Antes de que Jesús declarara que no era la carne, sino sólo el Espíritu divino lo que provee y mantiene la vida, las multitudes lo seguían. Él había hecho mucho bien al sanar y enseñar, pero incluso muchos de sus primeros estudiantes se sintieron desafiados por la demanda de Jesús de que debían asumir un compromiso más profundo con la espiritualidad, y su número pronto se redujo a tan solo unos pocos.
A partir de ahí, Jesús continuó dedicándose a estar en los asuntos de su Padre y sus enseñanzas nuevamente ganaron popularidad. Más tarde, cuando entró en Jerusalén, las multitudes hasta lo vitorearon y agitaron grandes hojas de palma. Sin embargo, en una semana, su popularidad se evaporó, y todos, incluida la mayoría de los discípulos que restaban, lo abandonaron tanto a él como a su misión.

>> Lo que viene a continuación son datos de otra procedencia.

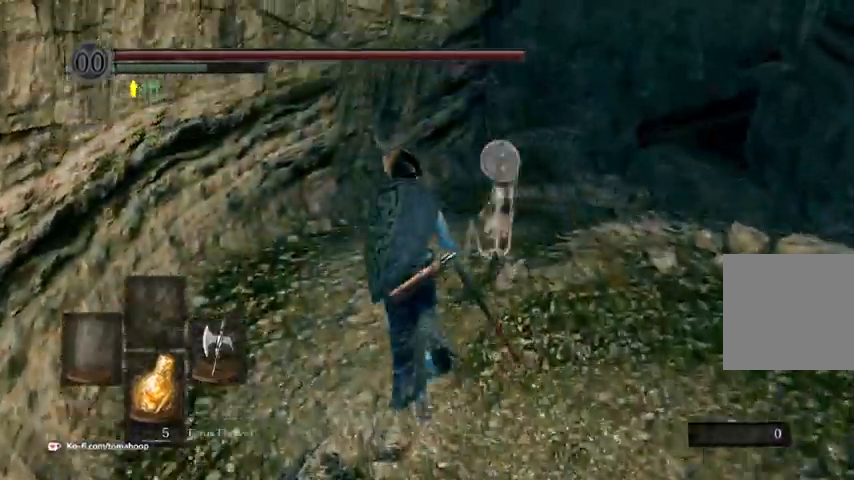
{"dt_ms": 500, "buttons": [], "left_stick": "up", "right_stick": "center", "events": [[167, "B", "down"], [300, "B", "up"]]}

La experiencia de Jesús hacia el final de esa semana durante la noche antes de su crucifixión es reveladora. Allí, en el jardín de Getsemaní, él claramente luchó. Sin embargo, no podría haber sido porque tuviera temor por su propia seguridad. Sabía muy bien cómo huir de aquellos que lo crucificarían. Anteriormente en su ministerio, cuando una multitud enojada había intentado arrojarlo de cabeza por un acantilado, había caminado tranquilamente por en medio de ellos y se había ido.